Re-inhabiting the museum images, through Micro-Ritualistic Environments
This project aims to create micro-ritualistic environments (dioramas) that serve as portals into the cultural, religious, and social practices of different artifacts that exist in museums today. These environments will allow visitors to re-engage, recontextualize, and reinhabit the rich histories of the images and idols that were once plundered, bought, and sold into the art market, and not consumed as aesthetic commodities, but rather as living images that hold significance and meaning beyond their physical forms.
In collaboration with historians and cultural practitioners, the project will forge a framework to build dioramas that recreate cultural biography, social history, and ritualistic acts that were intangible in nature but served a larger social role in keeping the worshiping and veneration of these images alive.
By doing so, the project hopes to offer a speculative curatorial direction that produces new rituals of coexistence for the current displaced and multicultural landscape, while providing a unified sense of shared empathy in our histories.
De-colonizing Museums
Images and Idols stored away in glass boxes with a mere barcode and number tag concealing their past, divorces the rich cultural biography and social history behind these objects.
Currently the project focuses on the Indian context, where idols undergo the process of sthapana before being placed on the pedestal for worship in temples. Sthapana is a process of giving life to a non-being/material form, bringing it to life with the community as witnesses, and establishing its being.
-
The image of Buddha, for example, holds multiple significances and meanings in different parts of the world, sharing different ritualistic perspectives will help us understand and appreciate our differences.

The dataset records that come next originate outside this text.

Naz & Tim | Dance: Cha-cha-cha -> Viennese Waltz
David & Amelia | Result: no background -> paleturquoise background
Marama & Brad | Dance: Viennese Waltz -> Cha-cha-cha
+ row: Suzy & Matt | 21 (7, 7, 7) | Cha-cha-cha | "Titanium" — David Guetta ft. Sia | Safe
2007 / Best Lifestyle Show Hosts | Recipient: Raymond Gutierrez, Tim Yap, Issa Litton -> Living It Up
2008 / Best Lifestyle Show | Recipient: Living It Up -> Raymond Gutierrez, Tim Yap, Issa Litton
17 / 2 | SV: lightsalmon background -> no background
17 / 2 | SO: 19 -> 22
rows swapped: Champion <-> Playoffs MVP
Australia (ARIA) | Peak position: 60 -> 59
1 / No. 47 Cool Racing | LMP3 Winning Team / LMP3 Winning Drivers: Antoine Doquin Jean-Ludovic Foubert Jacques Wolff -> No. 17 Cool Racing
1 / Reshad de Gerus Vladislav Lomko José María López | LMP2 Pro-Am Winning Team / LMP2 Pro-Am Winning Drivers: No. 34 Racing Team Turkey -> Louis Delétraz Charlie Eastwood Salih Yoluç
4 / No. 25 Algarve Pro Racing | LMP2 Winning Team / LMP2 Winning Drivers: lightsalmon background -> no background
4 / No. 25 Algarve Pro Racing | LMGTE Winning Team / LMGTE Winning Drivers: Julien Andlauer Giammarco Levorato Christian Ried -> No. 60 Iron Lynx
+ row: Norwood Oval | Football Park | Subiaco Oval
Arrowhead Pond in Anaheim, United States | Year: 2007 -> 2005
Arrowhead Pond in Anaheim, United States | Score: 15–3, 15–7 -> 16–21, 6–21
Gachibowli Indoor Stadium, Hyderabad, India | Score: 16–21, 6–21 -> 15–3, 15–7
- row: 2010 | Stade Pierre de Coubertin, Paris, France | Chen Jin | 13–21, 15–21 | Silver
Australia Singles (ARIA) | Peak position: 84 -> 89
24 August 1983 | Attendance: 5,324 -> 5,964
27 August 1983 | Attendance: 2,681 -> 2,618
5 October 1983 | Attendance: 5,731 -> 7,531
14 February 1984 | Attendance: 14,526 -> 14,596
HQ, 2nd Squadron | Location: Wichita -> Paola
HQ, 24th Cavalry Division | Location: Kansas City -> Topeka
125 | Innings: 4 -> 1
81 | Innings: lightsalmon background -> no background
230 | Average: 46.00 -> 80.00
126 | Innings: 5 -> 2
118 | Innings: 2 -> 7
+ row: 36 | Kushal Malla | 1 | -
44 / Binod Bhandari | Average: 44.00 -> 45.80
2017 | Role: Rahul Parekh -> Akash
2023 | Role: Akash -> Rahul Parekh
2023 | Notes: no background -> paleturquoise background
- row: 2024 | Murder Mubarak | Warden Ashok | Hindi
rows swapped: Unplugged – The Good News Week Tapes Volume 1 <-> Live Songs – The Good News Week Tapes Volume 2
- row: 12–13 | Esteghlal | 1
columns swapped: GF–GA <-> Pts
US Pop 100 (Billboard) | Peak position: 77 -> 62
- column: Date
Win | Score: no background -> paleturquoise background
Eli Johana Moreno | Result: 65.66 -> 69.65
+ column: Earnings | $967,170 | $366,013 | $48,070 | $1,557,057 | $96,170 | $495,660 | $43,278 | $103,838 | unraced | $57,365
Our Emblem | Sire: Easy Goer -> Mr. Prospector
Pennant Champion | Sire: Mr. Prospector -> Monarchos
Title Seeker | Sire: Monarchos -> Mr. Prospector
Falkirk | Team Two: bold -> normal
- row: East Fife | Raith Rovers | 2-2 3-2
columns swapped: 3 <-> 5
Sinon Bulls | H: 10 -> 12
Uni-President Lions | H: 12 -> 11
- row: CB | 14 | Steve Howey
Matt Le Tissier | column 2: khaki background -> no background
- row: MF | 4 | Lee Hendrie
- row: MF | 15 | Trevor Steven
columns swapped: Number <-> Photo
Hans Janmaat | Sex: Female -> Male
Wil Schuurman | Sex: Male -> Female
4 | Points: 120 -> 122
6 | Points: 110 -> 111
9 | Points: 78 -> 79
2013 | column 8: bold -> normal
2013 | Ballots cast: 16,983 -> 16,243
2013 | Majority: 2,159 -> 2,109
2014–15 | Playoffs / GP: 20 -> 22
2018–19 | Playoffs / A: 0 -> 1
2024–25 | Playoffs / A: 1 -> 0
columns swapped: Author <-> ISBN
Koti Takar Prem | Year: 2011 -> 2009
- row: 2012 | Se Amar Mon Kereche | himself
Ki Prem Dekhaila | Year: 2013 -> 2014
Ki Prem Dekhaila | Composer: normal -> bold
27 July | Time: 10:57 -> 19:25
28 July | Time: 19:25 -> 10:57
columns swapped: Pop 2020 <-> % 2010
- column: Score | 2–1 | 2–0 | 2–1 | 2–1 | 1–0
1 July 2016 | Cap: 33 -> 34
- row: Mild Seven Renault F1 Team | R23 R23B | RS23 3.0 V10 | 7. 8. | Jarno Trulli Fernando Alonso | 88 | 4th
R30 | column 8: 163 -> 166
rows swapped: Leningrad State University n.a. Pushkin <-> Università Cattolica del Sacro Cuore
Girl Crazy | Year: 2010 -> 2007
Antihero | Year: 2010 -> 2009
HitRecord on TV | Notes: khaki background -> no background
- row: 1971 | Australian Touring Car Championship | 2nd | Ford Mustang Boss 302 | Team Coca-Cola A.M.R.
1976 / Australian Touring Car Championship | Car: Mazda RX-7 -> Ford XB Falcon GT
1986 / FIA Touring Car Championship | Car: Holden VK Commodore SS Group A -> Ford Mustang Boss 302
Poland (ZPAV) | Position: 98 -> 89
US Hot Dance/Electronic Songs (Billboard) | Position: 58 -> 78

Rishi Mandal Yantra (traditional examples of diagram based portals)
These portals would give us insights into local specificity into which they were born, consecrated, enlivened and maintained with acts of ritualistic devotional practices, providing a platform for sharing the divine reality of different cultures.
-------------
Jain Temple, The MET
Positioning of objects
The study of cultural historical objects requires sensitive positioning as their context may clash. For example, at The MET, Jain sculptures are placed alongside Kamasutra sculptures. To de-colonize them, I suggest using rituals, sthapana, and community performances to bring intangible concepts into tangible forms, fostering social healing and reconstruction.